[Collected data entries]

------------------------

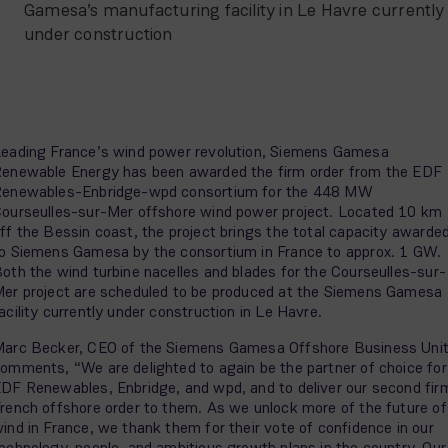
Gamesa’s manufacturing facility in Le Havre currently
under construction
eading France’s wind power revolution, Siemens Gamesa
enewable Energy has been awarded the firm order from the EDF
enewables-Enbridge-wpd consortium for the 448 MW
ourseulles-sur-Mer offshore wind power project. Located 10 km
ff the Bessin coast, the project brings the total capacity awarde
o Siemens Gamesa by the consortium in France to approx. 1 GW.
oth the wind turbine nacelles and blades for the Courseulles-sur-
er project are scheduled to be produced at the Siemens Gamesa
acility currently under construction in Le Havre.
arc Becker, CEO of the Siemens Gamesa Offshore Business Uni
omments, “We are delighted to again be the partner of choice for
DF Renewables, Enbridge, and wpd, and to deliver our second fir
rench offshore order to them. As we unlock more of the future of
ind in France, we thank them for their vote of confidence in our
echnology, people, and ambitious growth plans in the country. Our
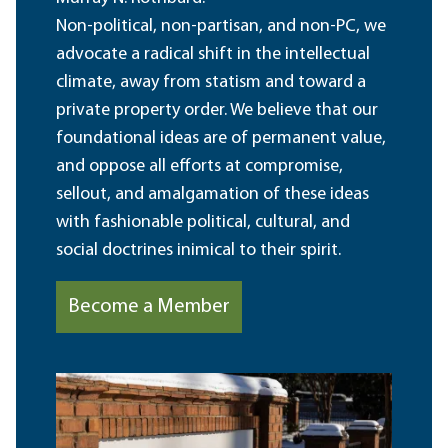
Non-political, non-partisan, and non-PC, we
advocate a radical shift in the intellectual
climate, away from statism and toward a
private property order. We believe that our
foundational ideas are of permanent value,
and oppose all efforts at compromise,
sellout, and amalgamation of these ideas
with fashionable political, cultural, and
social doctrines inimical to their spirit.
Become a Member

------------------------

## Assignment
Transcribe the text of the listing above verbatim, from beginning to end, and omit the pictures from your answer.

## Expected answer
Gamesa’s manufacturing facility in Le Havre currently
under construction
eading France’s wind power revolution, Siemens Gamesa
enewable Energy has been awarded the firm order from the EDF
enewables-Enbridge-wpd consortium for the 448 MW
ourseulles-sur-Mer offshore wind power project. Located 10 km
ff the Bessin coast, the project brings the total capacity awarde
o Siemens Gamesa by the consortium in France to approx. 1 GW.
oth the wind turbine nacelles and blades for the Courseulles-sur-
er project are scheduled to be produced at the Siemens Gamesa
acility currently under construction in Le Havre.
arc Becker, CEO of the Siemens Gamesa Offshore Business Uni
omments, “We are delighted to again be the partner of choice for
DF Renewables, Enbridge, and wpd, and to deliver our second fir
rench offshore order to them. As we unlock more of the future of
ind in France, we thank them for their vote of confidence in our
echnology, people, and ambitious growth plans in the country. Our
Non-political, non-partisan, and non-PC, we
advocate a radical shift in the intellectual
climate, away from statism and toward a
private property order. We believe that our
foundational ideas are of permanent value,
and oppose all efforts at compromise,
sellout, and amalgamation of these ideas
with fashionable political, cultural, and
social doctrines inimical to their spirit.
Become a Member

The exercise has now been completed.